5. Jesus’ resurrection appearances

When God shows up in each of these stories, God shows up in a very dramatic way!  But that’s not God’s sole modus operandi.  We read in I Kings 19 that the prophet Elijah experienced all sorts of drama – a whirlwind, earthquake, and fire!  But God wasn’t found in any of these.  God was found in the still, small voice.

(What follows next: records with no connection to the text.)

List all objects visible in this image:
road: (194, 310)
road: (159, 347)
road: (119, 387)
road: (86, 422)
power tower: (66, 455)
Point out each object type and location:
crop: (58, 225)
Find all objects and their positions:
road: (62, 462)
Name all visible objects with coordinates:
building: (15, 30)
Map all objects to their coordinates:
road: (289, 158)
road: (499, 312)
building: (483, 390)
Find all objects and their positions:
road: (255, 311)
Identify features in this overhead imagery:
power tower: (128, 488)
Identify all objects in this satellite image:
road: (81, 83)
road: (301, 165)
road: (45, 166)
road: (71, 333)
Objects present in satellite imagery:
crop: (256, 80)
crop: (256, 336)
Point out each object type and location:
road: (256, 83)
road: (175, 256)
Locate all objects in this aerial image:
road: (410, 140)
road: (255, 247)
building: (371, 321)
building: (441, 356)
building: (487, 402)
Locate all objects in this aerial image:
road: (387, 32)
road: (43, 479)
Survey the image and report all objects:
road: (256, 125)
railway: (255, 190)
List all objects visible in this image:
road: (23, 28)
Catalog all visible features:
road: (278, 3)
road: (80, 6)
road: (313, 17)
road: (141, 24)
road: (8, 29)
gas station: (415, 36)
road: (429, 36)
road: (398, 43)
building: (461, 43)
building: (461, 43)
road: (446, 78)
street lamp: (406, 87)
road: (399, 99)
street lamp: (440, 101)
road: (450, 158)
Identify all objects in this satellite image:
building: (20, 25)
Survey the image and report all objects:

The learnings this offers:

1. Our God is uncontainable.  Our God can show up and reveal Godself however God determines.  When we attempt to limit how God reveals Godself or determine the time when God reveals Godself, we too narrowly focus our own vision and may miss what God is doing right before our eyes.

2. Theophanies, encounters with God, how persons come into relationship with God are not one-size-fits-all!  Yes, you may have a very dramatic story along the lines of Saul or Moses where God took your breath away…or knocked the breath out of you.  “I was headed for destruction.  God intervened in a mighty way and saved my life!”  Or your experience may be more intimate and measured and steady.  “I was raised in the faith; this is the life I have always known and I am thankful for it.”  Neither experience is better than the other.  Neither experience is more valid than the other.  Both are expressions of how our God meets us, heals us, claims us, transforms us.

God invites each and everyone of us into the light so that we can cease stumbling through life.  In God’s light there is purpose and direction.  In God’s light we can share in the clear vision of Saul, the vision that Christ gave to us in the Greatest Commandment and Great Commission.  In God’s light we can identify the moment of our initial theophany and then train our eyes to seek other places that God is revealing Godself in our lives to lead us further.

Prayer: “Open my eyes, that I may see glimpses of truth thou hast for me; place in my hands the wonderful key that shall unclasp and set me free.  Silently now I wait for thee, ready, my God, thy will to see.  Open my eyes, illumine me, Spirit divine!”*  Amen.

* “Open My Eyes, That I May See,” The United Methodist Hymnal, 454.